### Required work
Please write out exactly the lines of the data below from the line holding "Instagram, akıl sağlığının" through the line holding "française ne doit", and leave out the rest.

##### Supplied data #####

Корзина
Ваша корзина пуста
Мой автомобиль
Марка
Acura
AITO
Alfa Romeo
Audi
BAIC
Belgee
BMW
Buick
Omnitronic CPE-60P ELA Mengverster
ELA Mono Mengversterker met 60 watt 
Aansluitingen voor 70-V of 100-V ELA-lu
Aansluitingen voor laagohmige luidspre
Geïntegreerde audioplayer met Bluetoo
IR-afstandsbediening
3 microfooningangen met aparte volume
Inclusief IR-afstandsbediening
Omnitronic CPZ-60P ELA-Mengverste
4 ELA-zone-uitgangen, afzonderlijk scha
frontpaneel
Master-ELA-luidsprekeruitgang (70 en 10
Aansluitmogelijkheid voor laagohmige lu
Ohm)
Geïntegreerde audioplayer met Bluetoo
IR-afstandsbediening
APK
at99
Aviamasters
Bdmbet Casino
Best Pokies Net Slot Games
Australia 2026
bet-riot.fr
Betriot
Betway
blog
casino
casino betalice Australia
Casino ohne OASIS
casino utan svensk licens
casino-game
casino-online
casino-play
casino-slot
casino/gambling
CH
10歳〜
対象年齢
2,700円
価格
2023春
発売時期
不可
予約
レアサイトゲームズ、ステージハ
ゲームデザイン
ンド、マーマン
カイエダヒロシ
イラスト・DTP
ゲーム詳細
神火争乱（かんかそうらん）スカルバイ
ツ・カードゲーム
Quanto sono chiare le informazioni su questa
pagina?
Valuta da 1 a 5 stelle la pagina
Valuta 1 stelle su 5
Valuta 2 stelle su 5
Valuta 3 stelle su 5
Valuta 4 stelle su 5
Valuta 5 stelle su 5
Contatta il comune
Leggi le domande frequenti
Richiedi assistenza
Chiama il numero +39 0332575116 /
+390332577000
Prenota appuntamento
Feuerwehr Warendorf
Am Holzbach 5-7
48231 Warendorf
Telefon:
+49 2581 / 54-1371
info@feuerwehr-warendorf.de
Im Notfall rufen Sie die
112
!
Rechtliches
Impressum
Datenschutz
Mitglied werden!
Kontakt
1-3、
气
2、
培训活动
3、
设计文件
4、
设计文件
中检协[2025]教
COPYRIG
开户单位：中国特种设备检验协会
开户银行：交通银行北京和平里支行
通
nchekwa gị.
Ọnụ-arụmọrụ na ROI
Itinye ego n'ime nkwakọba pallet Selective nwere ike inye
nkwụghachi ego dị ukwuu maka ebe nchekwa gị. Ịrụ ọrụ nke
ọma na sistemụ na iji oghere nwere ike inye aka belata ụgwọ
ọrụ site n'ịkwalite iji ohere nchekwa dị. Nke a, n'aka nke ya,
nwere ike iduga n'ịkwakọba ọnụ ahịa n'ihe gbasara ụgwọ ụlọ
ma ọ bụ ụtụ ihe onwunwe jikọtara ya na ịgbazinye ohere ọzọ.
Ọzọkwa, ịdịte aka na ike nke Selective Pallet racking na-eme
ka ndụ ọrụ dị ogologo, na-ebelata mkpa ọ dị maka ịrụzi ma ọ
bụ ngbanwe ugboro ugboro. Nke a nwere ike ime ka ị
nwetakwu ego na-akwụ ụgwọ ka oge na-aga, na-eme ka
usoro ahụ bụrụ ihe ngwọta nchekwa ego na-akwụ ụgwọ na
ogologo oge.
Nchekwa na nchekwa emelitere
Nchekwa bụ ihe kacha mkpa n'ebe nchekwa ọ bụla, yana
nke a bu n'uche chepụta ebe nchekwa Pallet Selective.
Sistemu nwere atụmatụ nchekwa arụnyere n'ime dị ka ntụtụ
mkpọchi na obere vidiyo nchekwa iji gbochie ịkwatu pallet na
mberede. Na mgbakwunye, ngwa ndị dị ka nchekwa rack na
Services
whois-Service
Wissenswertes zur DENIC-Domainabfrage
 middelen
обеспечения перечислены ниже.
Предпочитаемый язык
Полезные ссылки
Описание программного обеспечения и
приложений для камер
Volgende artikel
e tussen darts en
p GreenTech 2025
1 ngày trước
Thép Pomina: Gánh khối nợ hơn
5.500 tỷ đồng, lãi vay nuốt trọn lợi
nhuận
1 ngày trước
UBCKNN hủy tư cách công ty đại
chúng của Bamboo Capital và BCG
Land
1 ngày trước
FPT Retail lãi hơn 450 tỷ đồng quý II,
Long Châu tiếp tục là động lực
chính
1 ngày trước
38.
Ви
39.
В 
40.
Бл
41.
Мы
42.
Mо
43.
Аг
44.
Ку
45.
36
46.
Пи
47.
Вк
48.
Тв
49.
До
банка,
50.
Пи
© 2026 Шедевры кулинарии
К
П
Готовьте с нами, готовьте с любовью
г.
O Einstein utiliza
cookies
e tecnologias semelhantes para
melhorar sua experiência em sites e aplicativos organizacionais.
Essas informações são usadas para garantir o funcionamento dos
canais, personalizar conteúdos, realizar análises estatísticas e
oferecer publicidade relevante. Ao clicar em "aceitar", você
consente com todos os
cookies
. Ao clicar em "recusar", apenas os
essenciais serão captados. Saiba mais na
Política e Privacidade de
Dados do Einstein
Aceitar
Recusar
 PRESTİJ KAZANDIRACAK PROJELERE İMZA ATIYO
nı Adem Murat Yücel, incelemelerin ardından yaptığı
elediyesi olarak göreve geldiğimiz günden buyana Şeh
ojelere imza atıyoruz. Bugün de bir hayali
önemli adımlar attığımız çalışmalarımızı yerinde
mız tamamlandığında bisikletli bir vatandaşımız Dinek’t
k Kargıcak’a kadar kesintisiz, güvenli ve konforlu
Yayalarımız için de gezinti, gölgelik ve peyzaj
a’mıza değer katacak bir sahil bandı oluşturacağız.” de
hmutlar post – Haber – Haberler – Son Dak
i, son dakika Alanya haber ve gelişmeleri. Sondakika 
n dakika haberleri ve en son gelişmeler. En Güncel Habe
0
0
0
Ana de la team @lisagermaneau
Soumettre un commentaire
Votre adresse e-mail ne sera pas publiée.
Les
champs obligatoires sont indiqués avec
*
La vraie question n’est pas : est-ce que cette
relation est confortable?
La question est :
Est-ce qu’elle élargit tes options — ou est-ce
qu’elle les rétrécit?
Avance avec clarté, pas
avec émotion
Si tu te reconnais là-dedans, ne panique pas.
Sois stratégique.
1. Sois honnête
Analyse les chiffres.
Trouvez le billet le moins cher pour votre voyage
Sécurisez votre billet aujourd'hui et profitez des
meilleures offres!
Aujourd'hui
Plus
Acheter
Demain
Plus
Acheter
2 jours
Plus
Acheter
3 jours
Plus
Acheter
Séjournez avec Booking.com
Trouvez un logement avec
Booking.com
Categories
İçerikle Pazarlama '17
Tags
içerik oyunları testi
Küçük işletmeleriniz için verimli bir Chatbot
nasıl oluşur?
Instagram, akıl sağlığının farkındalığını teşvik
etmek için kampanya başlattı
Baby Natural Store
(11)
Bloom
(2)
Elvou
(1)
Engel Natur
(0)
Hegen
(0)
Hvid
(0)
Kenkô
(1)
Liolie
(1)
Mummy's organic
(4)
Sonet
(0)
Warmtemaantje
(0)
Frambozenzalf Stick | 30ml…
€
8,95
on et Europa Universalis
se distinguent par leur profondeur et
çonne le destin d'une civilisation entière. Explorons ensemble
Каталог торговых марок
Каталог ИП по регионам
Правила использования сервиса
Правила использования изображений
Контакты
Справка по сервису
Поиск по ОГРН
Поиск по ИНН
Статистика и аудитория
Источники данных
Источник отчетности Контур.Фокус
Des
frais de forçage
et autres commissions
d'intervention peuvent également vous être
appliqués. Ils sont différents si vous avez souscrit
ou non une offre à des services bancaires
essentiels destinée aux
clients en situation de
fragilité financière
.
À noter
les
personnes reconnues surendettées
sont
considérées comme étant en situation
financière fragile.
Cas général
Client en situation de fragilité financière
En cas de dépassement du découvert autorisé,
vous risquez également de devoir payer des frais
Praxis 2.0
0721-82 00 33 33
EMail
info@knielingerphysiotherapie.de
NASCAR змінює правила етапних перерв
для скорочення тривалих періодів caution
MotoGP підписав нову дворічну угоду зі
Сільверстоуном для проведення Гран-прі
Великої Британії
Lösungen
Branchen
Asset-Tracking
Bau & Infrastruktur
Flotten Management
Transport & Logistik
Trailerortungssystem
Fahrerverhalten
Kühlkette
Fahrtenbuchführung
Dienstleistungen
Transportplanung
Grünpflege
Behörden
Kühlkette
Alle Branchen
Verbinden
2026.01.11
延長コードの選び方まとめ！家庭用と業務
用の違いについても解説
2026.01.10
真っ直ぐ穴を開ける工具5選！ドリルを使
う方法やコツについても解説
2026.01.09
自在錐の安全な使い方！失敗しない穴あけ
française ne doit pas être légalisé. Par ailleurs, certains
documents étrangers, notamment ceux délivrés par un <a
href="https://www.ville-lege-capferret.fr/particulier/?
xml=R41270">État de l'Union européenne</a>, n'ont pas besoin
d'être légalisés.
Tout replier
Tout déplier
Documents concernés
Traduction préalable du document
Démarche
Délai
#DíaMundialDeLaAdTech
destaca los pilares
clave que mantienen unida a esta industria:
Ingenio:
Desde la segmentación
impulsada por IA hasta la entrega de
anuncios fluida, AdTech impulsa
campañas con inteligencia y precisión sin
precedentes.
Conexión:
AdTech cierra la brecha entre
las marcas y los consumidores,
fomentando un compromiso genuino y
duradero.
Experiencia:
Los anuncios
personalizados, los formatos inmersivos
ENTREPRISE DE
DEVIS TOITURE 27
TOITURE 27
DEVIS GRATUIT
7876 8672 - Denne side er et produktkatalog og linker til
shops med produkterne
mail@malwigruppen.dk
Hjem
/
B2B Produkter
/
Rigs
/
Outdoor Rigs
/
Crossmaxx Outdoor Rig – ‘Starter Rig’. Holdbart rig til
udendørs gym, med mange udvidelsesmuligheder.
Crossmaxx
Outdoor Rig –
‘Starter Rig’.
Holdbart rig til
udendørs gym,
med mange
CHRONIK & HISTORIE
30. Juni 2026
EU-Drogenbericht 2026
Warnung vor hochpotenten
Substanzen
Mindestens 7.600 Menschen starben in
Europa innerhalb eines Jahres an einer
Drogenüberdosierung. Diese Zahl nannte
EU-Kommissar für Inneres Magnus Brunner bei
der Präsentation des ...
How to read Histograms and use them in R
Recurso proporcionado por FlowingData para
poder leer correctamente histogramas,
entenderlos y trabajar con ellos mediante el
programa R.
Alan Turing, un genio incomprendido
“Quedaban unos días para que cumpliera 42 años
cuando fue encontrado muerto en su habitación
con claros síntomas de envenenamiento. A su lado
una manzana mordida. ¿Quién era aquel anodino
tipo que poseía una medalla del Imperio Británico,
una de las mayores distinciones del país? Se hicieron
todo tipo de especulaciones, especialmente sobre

#####

### Response to the exercise
Instagram, akıl sağlığının farkındalığını teşvik
etmek için kampanya başlattı
Baby Natural Store
(11)
Bloom
(2)
Elvou
(1)
Engel Natur
(0)
Hegen
(0)
Hvid
(0)
Kenkô
(1)
Liolie
(1)
Mummy's organic
(4)
Sonet
(0)
Warmtemaantje
(0)
Frambozenzalf Stick | 30ml…
€
8,95
on et Europa Universalis
se distinguent par leur profondeur et
çonne le destin d'une civilisation entière. Explorons ensemble
Каталог торговых марок
Каталог ИП по регионам
Правила использования сервиса
Правила использования изображений
Контакты
Справка по сервису
Поиск по ОГРН
Поиск по ИНН
Статистика и аудитория
Источники данных
Источник отчетности Контур.Фокус
Des
frais de forçage
et autres commissions
d'intervention peuvent également vous être
appliqués. Ils sont différents si vous avez souscrit
ou non une offre à des services bancaires
essentiels destinée aux
clients en situation de
fragilité financière
.
À noter
les
personnes reconnues surendettées
sont
considérées comme étant en situation
financière fragile.
Cas général
Client en situation de fragilité financière
En cas de dépassement du découvert autorisé,
vous risquez également de devoir payer des frais
Praxis 2.0
0721-82 00 33 33
EMail
info@knielingerphysiotherapie.de
NASCAR змінює правила етапних перерв
для скорочення тривалих періодів caution
MotoGP підписав нову дворічну угоду зі
Сільверстоуном для проведення Гран-прі
Великої Британії
Lösungen
Branchen
Asset-Tracking
Bau & Infrastruktur
Flotten Management
Transport & Logistik
Trailerortungssystem
Fahrerverhalten
Kühlkette
Fahrtenbuchführung
Dienstleistungen
Transportplanung
Grünpflege
Behörden
Kühlkette
Alle Branchen
Verbinden
2026.01.11
延長コードの選び方まとめ！家庭用と業務
用の違いについても解説
2026.01.10
真っ直ぐ穴を開ける工具5選！ドリルを使
う方法やコツについても解説
2026.01.09
自在錐の安全な使い方！失敗しない穴あけ
française ne doit pas être légalisé. Par ailleurs, certains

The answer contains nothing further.